Software Development Life Cycle (SDLC)¶

Using an SDLC process often requires setting up multiple masking engines, each for a different part of the cycle (Development, QA, Production).

Screen Shot 2017-08-06 at 4.05.30 PM.png

Distributed Execution¶

For many organizations, the size of the profiling and masking workloads requires more than one production masking engine. These masking engines can be identical in configuration or be partially equivalent depending on the organization's needs.

Screen Shot 2017-08-06 at 4.10.01 PM.png

For both of these use cases, you will need to be able to move various objects between masking engines. These objects may include the following:

Algorithms
Connectors
Domains
File Formats
Inventories
Masking Jobs
Profile Expressions
Profile Jobs
Profile Sets
Rulesets

You can move a subset of these objects between engines using the Masking V5 APIs. See the following sections for instructions.

Best Practice Guide and Example Architectures for Synchronizing¶

Engine synchronization provides a general and flexible way to move masking algorithms and objects necessary to run an identical job on another engine. It is recommended that the syncable objects move in only one direction. That is, objects should be exported from one engine and imported into others but should not go in the other direction. This recommendation is primarily to simplify management of which objects exist on which engine.

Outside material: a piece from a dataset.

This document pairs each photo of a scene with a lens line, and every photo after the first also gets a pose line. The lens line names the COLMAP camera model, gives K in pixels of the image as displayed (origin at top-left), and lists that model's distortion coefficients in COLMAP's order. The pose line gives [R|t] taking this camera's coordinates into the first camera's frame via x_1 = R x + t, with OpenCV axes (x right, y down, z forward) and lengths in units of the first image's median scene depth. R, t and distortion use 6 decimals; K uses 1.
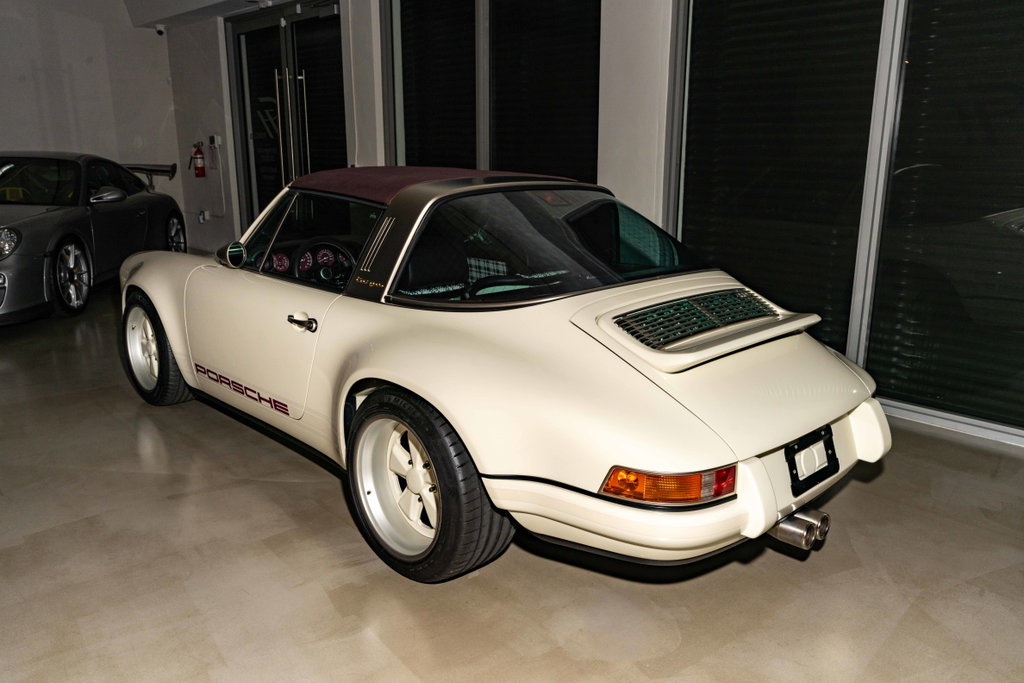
lens RADIAL K [[736.4, 0, 511.1], [0, 736.4, 348.4], [0, 0, 1]] dist [0.017586, -0.017002]
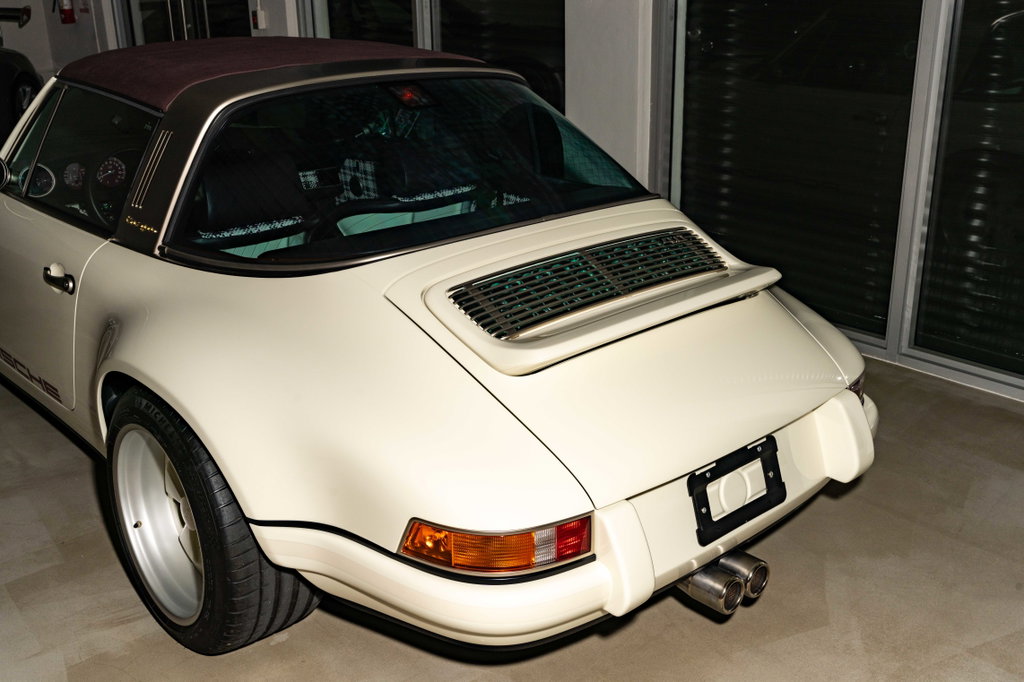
lens RADIAL K [[984.0, 0, 514.3], [0, 984.0, 334.3], [0, 0, 1]] dist [0.017673, 0.000000]
pose [[0.999693, -0.004414, -0.024385, 0.206347], [0.006670, 0.995625, 0.093198, -0.079327], [0.023867, -0.093332, 0.995349, 0.073182]]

Two example architectures are described below. Note that the two architectures could be combined by having multiple production engines instead of a single one.

Horizontal Scale¶

The first architecture aims to address the problem of horizontal scale -- that is, achieving consistent masking across a large data estate by deploying multiple masking engines. In this architecture, syncable objects are authored on one engine, labeled “Control Masking Engine” in the diagram below. Those objects are then distributed to “Compute Masking Engines” using the engine synchronization APIs. The synchronized algorithms and masking jobs will produce the same masked output on all of the engines, thus enabling large data estates to be masked consistently.

SDLC¶

The second architecture addresses the desire to author algorithms on one engine, to test and certify them on another, and finally to deploy them to a production engine. Here, algorithms are authored on the first engine, labeled “Dev Engine” in the diagram below. When the developer is satisfied, the algorithms are exported from the Dev Engine and imported to the QA Engine where they can be tested and certified. Finally, they are exported from the QA engine and imported to the production engine.